Experts and players attribute this to the current Covid led economic crisis and concerns about job losses and salary cuts, along with volatility in markets that have impacted products like ULIPs. However, there continues to be demand for protection products, given the current uncertainty, they said.
“Historically, in the preCovid times, there has been an uptick in the persistency levels for life insurance companies. But the pandemic has led to a new set of challenges for many customers. While it has created much more awareness about insurance and led to higher demand for term plans and protection products, persistency ratios will remain under pressure, especially for products that are market linked,” said Saurabh Bhalerao, Associate Director, CARE Ratings.
He also noted that customers may choose to defer premium payments or opt for lower value in case of plans with a higher premium due.
Santosh Agarwal, Chief Business Officer, Life Insurance, Policybazaar.com, said renewals on protection products have not been impacted and there has, in fact, been a demand for term insurance since the pandemic.
“On the savings side, both in endowment products and ULIPs, there has been a slight de-growth in terms of persistency. This could be because of affordability due to concerns about income and jobs,” she said.
The IRDAI, too, has urged the industry to ensure 13th month persistency at least 90 per cent and 61st month persistency at a minimum of 65 per cent.
Insurers are keeping their fingers crossed about a recovery across these businesses.
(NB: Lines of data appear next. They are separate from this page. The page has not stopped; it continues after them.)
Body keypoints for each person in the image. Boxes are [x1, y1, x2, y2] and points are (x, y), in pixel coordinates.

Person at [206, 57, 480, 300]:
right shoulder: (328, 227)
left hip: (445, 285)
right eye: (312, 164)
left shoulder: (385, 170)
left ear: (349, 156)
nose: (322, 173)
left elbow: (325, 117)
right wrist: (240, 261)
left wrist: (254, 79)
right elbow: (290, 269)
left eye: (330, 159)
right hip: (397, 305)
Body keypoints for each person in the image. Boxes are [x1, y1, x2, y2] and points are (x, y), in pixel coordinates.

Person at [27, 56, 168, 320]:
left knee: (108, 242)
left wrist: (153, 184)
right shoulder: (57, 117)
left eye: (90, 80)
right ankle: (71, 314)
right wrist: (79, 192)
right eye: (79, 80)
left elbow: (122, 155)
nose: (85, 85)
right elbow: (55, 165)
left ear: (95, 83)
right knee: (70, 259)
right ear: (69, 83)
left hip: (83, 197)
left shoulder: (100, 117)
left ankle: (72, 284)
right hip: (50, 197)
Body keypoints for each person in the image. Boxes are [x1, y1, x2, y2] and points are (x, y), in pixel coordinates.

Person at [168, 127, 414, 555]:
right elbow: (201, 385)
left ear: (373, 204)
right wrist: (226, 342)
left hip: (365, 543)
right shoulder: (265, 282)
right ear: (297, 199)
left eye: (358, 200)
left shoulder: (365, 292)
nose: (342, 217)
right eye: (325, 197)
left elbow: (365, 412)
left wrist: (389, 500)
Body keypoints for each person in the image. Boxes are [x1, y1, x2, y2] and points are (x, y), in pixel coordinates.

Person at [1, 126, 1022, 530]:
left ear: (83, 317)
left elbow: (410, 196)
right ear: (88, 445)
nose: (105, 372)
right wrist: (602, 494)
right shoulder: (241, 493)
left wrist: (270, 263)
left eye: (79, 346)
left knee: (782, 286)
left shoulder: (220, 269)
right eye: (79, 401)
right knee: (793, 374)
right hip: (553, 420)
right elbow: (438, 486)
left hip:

With the second quarter of 2020-21 now coming to a close, insurers will throw more light on persistency levels in their reporting data.
At the recent CII Insurance and Pensions Summit, IRDAI Chairman Subash C Khuntia had said the regulator would be monitoring these ratios.
A report by Motilal Oswal recently noted that due to the lockdown in April and May as well as choppy markets, persistency trends were weak across cohorts as customers utilised the grade period in making renewal payments.
“Among the segments, decline was seen in persistency in ULIPs, while improving trends were observed in protection,” it said, adding that most insurers indicated that renewal trends were gradually picking up and better trends would be seen in the coming quarters.
In the first quarter this fiscal, 13th month persistency declined for SBI Life Insurance to 81.6 per cent from 86 per cent last fiscal and to 87 per cent from 90.1 per cent for HDFC Life in 2019-20.